EXERCISE DESCRIPTION: Go over each line of the entries below, count those with "reset", and give only the count.

DATA FOR REVIEW:
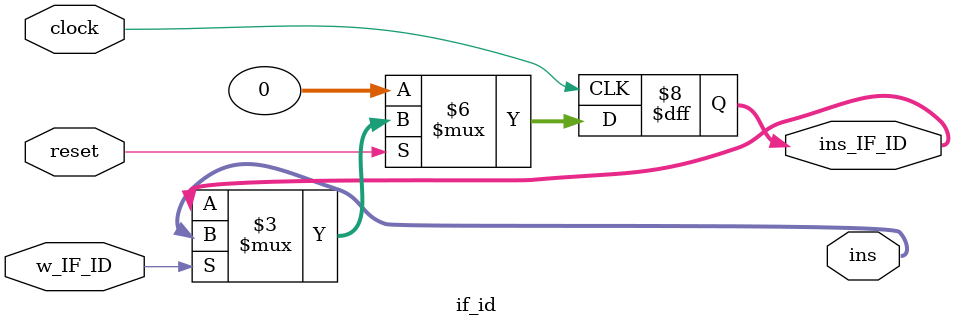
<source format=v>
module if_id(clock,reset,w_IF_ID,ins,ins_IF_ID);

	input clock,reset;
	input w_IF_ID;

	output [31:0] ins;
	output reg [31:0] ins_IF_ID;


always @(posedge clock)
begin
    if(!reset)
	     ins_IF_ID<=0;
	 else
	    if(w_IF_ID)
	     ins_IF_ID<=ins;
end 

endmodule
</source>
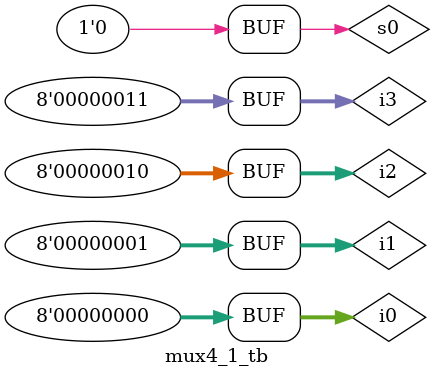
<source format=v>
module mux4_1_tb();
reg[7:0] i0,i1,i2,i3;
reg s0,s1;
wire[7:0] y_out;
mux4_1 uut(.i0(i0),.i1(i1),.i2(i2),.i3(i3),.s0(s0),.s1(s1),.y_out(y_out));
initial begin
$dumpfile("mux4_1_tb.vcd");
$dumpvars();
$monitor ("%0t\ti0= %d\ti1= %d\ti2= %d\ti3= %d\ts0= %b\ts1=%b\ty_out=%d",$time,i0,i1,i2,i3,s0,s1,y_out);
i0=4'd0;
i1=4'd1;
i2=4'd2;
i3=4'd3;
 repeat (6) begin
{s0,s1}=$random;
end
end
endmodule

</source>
--
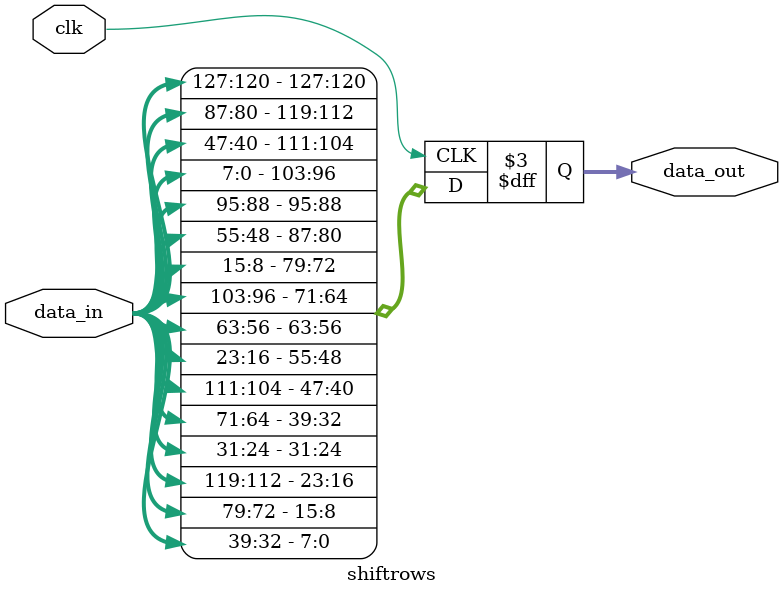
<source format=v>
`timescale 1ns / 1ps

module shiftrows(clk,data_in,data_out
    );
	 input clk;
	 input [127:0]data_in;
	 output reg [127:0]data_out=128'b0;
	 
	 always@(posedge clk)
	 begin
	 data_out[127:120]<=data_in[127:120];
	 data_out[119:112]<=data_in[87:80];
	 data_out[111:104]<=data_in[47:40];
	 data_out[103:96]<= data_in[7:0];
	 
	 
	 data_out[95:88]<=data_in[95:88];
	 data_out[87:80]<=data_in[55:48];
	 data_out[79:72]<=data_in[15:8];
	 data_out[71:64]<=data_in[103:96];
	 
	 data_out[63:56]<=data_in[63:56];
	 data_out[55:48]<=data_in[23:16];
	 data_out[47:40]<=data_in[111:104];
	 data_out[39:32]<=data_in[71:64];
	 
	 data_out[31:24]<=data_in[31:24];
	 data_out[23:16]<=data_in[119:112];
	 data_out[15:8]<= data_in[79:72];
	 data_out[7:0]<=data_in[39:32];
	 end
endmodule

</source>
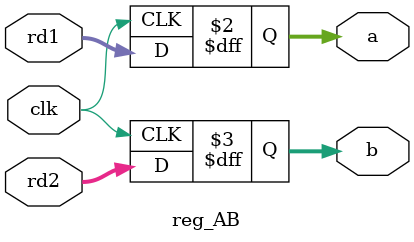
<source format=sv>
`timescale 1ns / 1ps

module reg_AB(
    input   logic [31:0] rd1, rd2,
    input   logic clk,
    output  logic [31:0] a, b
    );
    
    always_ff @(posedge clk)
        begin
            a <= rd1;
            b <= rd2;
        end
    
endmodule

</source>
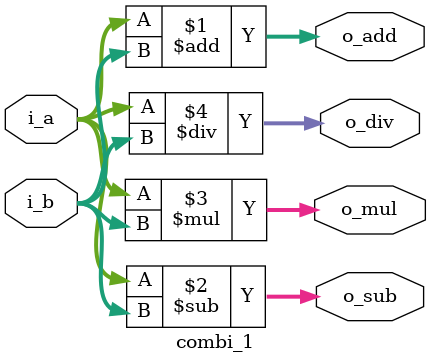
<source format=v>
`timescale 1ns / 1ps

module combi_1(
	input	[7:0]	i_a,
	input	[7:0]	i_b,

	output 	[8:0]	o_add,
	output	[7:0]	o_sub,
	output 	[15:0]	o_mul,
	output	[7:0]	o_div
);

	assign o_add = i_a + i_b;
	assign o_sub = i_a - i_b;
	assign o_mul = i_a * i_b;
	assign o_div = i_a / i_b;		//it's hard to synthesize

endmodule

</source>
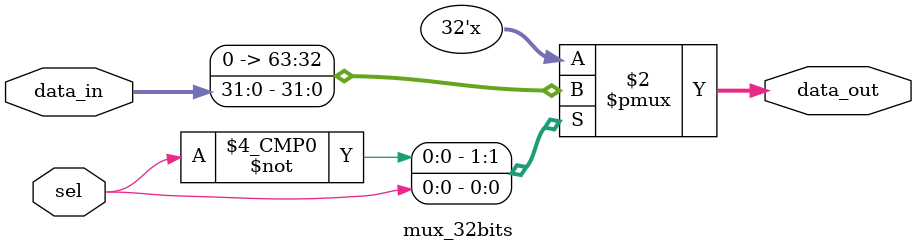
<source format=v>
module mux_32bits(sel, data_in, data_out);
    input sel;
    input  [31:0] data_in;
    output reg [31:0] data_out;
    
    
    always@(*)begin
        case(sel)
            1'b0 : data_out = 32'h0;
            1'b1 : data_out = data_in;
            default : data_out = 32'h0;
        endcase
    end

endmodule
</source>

WRITTEN RESPONSE: 3